Трофим подплывал не один. Сам он махал гребями, а на корме легкого стружка сидел, помогая ему рулевым веслом, кривой солдат в шинели нараспашку. Видно было — радовался бакенщик случайному помощнику, оттого-то развеселился, похохатывал на всю реку, в лад гребкам отмахивая плешивой головой. Солдат скалил зубы, круто всаживал весло в воду и, буровя ее, гнулся, будто кланялся. Сверкали брызги, с весла на полу шинели плескала вода.
— А глаз, он че тебе, глаз-то! — выкрикивал Трофим. — Живой вертаешься, вот в чем фокус! Сколько вас уходило, а назад пришло? То-то и оно! Раз-два, и обчелся! Знать, жить тебе долго и радоваться, а что тряпица на глазу, так ты зато каким разбойным глядишься!.. Бабы, они разбойных шибче любют!
— А то! За женой одним-то не сильно усторожишь! — весело соглашался солдат, дотрагиваясь до черной повязки. — Как вышибло, я знаешь чего испугался?.. Пропала, думаю, рыбалка. Во!.. А не хрена-а!

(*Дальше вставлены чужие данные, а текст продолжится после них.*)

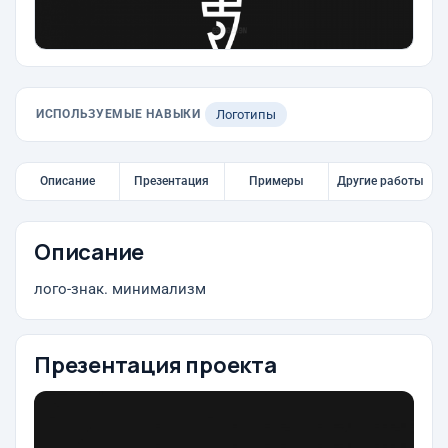
ИСПОЛЬЗУЕМЫЕ НАВЫКИ
Логотипы
Описание
Презентация
Примеры
Другие работы
Описание
лого-знак. минимализм
Презентация проекта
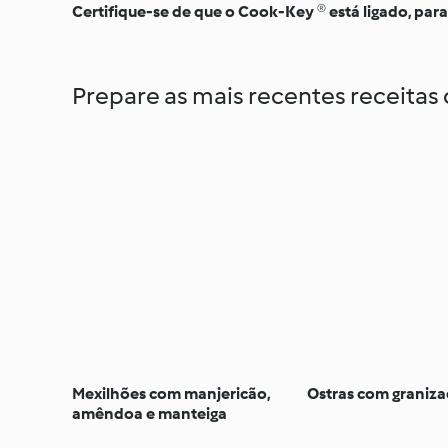
Certifique-se de que o Cook-Key ® está ligado, par
Prepare as mais recentes receita
Mexilhões com manjericão,
Ostras com graniza
amêndoa e manteiga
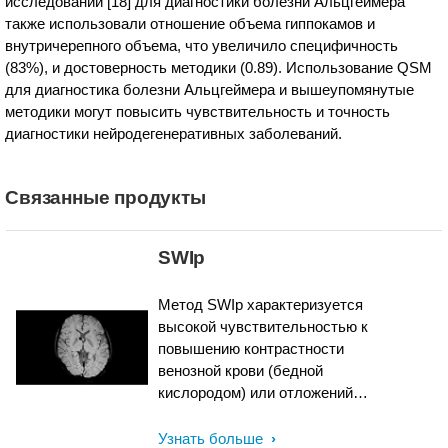
исследовании [18] для диагностики болезни Альцгеймера
также использовали отношение объема гиппокамов и
внутричерепного объема, что увеличило специфичность
(83%), и достоверность методики (0.89). Использование QSM
для диагностика болезни Альцгеймера и вышеупомянутые
методики могут повысить чувствительность и точность
диагностики нейродегенеративных заболеваний.
Связанные продукты
SWIp
Метод SWIp характеризуется
высокой чувствительностью к
повышению контрастности
венозной крови (бедной
кислородом) или отложений
кальция и при использовании в
сочетании с другими медицинскими
Узнать больше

Наплав эвон аж где вижу-у! Бывало, прикемаришь в окопе али где придется, а перед тобой Ангара — катью катится и, что интересно, вроде сквозь самуё голову журчит, аж сердце с тоски зайдется, затрепыхается на тонюсенькой прилипочке, вот-вот оборвется. Встряхнешься от странности такой, а рот до ушей, как у дурака. Одно и то же снилось — кино, да и только.
— Ишь ты, язви ее! — удивлялся Трофим. — Тосковал по ней шибко, вот и журчала, манила к себе. Это она тебе оборот домой предсказывала. Одно здря, отцу не написал, что живой остался.
— Причина у меня на этот счет уважительная. Не мог. А уж как тосковал — сказать не умею. Пришел, сел на том берегу на камушек, так всюё ночь и просидел. Гляжу на нашу Молчановку, черпаю ладошкой водицу и отхлебываю, черпаю и отхлебываю. Аж Ангара обмелела. Глянь, Шаман-камень на сажень оголился!